Here are the bottom-line bullet points:

  • There is no malware on my sites. There never was.
  • There is a scary warning in Chrome that says there is malware. It is wrong.
  • It's not just me. A huge number of webcomics sites are now showing these false warnings, including hugely popular ones like Questionable Content.
  • It will likely take Google a number of days to remove that warning.

So, that's the situation. Even with Chrome, you can still get to my site by clicking on the "Advanced" button instead of "Go Back". But of course, I'll understand if folks who don't know me don't want to do that. I'll just cross my fingers that this gets taken care of faster than usual by Google and they remove that warning soon. 

I'll let you know if there are any more updates. Thanks, everyone.

Alex

Comments

Only backers can post comments. Log In
    1. feverfew on

      Danish, not that I wouldn't like an excuse to get some more time to reach 100k (and beyond), but I'm not sure if anyone can be convinced that a 619% funded project is doing poorly due to temporary internet nastiness. ;D
      619% !!! Totally crazy! Will things really speed up even more? I mean the voting is quite an incentive to pledge early... I'm very excited to see what's going to happen in the next few days.

    2. DanishWolf on

      Is it possible tp prolong the KS for a few days if this seem to affect the amount of backing happening?

      I've noticed that today has gone pretty slow today compared to the other days. I know there will be days like that in any KS project, it just seems to colide so could be the reason. Hopefully the backing will speed up again in the last few days :)

    3. Hours Left on

      Thanks for the update Alex. Hopefully it will all be sorted out soon.

    4. feverfew on

      Phew, good to know there's no actual malware. I was really worried there'd been damage to your site. Thanks for clarifying.

    5. Alex Woolfson 2-time creator on

      @Mychyl: I'm glad you knew it wasn't me. I'm just worried about all the folks who don't know me at all. Whether they are going to think I'm sketchy or something when they see this false warning. I myself tend to be so cautious about security, gosh know what I would think if I saw that warning going to an new site.

      I'll just cross my fingers that folks are as understanding as you are and that it won't hurt the Kickstarter too much. We'll see....

      And yes!
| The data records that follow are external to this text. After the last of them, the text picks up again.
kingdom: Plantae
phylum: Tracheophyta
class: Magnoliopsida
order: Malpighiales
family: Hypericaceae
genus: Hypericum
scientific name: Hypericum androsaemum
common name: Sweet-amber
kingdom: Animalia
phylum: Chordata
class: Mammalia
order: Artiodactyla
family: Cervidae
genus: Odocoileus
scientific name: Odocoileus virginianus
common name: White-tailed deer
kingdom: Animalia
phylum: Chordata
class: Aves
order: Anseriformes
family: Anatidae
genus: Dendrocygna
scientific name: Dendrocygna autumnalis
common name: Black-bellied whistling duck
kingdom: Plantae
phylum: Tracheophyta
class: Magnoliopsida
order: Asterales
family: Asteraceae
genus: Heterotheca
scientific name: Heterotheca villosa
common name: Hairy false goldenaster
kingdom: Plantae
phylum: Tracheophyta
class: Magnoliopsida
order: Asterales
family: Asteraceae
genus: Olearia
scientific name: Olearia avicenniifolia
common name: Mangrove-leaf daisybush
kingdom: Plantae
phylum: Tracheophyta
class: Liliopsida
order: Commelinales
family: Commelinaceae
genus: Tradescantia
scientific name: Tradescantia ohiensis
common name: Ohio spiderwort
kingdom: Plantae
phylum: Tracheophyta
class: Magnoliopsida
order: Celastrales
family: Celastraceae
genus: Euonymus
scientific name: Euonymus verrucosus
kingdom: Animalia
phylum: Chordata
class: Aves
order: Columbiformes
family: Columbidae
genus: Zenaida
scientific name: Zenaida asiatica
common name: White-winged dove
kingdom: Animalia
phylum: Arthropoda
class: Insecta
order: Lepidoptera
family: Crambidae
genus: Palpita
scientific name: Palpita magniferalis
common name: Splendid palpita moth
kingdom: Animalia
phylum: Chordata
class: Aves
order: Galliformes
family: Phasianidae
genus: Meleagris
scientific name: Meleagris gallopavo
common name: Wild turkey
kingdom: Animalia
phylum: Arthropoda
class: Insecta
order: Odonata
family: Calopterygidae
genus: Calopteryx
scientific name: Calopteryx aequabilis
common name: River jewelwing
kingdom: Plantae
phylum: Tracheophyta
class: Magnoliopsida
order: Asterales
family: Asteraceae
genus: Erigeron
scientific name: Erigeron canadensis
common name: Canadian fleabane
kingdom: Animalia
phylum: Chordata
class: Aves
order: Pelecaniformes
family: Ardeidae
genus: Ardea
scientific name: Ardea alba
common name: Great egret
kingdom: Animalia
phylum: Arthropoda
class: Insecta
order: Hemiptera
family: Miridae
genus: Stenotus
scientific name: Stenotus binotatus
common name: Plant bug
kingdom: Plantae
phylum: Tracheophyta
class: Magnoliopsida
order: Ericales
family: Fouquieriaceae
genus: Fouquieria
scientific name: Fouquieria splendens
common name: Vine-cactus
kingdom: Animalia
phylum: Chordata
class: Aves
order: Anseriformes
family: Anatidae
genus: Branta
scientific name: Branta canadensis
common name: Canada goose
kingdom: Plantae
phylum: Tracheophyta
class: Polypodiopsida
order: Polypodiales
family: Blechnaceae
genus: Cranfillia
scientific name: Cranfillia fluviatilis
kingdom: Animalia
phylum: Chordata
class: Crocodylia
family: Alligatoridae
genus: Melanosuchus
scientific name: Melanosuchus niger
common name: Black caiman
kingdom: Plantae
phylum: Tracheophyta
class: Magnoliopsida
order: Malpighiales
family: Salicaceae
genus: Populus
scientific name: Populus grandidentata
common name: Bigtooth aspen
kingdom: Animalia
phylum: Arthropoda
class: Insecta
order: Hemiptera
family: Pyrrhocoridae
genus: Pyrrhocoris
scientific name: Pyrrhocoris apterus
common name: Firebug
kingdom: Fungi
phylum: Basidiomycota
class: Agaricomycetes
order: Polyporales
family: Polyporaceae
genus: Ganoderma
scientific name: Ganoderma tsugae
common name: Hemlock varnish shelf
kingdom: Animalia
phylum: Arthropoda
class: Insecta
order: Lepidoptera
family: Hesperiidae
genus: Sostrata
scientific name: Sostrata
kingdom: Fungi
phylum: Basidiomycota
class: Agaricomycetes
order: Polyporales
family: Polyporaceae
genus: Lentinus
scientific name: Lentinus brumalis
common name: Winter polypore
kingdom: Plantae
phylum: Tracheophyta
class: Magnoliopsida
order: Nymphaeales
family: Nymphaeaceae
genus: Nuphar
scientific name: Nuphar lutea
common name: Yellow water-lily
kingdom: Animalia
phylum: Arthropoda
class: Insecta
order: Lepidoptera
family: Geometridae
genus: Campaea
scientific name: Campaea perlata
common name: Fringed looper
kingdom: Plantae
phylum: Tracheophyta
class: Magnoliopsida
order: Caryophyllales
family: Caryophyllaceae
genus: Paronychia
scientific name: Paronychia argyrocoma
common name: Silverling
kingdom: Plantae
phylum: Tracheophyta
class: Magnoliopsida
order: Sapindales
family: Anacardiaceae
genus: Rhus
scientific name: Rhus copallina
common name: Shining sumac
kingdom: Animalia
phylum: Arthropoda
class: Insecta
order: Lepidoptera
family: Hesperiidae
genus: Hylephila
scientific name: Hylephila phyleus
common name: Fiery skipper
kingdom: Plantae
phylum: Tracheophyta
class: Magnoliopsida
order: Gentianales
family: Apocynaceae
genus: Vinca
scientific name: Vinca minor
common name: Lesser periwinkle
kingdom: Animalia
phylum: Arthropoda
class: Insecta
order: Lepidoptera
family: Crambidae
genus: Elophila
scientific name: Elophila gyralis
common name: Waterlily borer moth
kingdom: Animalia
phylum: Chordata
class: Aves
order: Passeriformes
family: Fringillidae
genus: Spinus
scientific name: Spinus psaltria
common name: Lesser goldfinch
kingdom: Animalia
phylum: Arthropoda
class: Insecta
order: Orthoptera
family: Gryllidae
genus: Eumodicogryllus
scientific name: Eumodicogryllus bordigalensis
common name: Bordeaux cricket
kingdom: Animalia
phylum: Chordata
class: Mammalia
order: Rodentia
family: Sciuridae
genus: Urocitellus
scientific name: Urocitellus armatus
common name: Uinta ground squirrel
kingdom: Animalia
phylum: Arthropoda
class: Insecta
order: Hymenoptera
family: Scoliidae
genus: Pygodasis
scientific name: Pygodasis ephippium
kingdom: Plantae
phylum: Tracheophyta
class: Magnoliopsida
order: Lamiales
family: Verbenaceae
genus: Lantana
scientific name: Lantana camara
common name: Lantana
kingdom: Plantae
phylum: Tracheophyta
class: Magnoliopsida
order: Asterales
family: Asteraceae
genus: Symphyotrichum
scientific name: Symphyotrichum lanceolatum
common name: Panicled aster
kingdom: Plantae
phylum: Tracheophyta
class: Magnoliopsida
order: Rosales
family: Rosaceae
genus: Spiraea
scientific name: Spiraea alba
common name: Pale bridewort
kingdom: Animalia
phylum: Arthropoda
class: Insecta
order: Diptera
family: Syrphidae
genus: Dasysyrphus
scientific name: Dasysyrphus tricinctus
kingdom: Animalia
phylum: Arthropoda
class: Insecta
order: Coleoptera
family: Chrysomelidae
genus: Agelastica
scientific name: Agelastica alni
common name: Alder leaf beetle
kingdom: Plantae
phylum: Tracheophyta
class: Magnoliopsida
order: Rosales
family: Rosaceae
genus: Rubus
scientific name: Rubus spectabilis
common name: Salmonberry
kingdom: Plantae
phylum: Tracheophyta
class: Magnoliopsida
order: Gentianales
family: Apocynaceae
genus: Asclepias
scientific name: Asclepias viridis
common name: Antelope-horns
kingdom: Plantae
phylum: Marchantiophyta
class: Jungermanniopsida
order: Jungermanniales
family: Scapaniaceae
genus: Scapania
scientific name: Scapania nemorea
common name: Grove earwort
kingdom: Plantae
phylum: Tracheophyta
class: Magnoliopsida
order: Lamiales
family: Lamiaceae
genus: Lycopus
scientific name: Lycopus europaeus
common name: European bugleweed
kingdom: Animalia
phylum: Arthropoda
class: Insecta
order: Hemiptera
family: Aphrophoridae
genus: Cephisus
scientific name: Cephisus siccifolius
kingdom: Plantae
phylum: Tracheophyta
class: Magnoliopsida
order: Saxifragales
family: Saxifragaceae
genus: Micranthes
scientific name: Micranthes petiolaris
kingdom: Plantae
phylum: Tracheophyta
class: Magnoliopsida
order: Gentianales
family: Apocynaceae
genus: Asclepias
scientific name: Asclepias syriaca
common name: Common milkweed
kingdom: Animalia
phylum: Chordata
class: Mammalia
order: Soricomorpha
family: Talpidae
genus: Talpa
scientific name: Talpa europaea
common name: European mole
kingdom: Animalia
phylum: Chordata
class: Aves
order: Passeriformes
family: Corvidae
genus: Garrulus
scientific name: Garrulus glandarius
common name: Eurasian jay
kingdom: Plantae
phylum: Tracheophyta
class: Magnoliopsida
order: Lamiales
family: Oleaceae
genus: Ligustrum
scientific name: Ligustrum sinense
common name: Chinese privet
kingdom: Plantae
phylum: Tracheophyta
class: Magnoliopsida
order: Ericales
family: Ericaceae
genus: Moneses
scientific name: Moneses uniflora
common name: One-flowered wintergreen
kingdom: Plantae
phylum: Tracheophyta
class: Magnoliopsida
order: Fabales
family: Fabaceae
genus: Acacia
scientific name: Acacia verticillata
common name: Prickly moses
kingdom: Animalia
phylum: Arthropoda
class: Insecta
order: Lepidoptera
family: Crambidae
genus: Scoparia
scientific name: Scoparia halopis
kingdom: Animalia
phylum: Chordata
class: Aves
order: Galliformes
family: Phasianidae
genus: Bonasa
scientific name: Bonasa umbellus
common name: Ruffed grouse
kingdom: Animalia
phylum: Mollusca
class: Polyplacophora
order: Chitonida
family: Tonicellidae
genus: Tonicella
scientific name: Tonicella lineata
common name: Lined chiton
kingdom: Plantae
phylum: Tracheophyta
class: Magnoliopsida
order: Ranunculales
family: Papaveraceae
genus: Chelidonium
There never was any malware and regardless, I've removed all their ad code from my site.

    6. Mychyl on

      I've been getting these warnings on several of my webcomics today, so I knew it had nothing to do with your site itself.

      Since I use AdBlock, I'm not terribly worried about my own computer, but I'm glad to hear that it was actually harmless /and/ has already been addressed.

    7. Alex Woolfson 2-time creator on

      @Andrew: This actually seems to be hate against the Hiveworks Ad Network, not webcomics, because unlike with the BlindFerret hack, no actual malware was added. Just a link to another site or something that caused Google to THINK there was malware.

      Obviously, this sucks for me but I can imagine it will be absolutely devastating to Hiveworks. I mean, if you're the creator of Questionable Content and your site gets blocked for days because of an ad are you ever going to use that network again? I know it's very unlikely I will....

    8. BrotherFlounder on

      Yikes, that's no fun. Some idiot with too much time really seems to hate webcomics - BlindFerret's servers were hacked twice in the last few months and malware put into the hosted comics' sites. (I think some folks moved from BF to Hiveworks shortly after that, too.)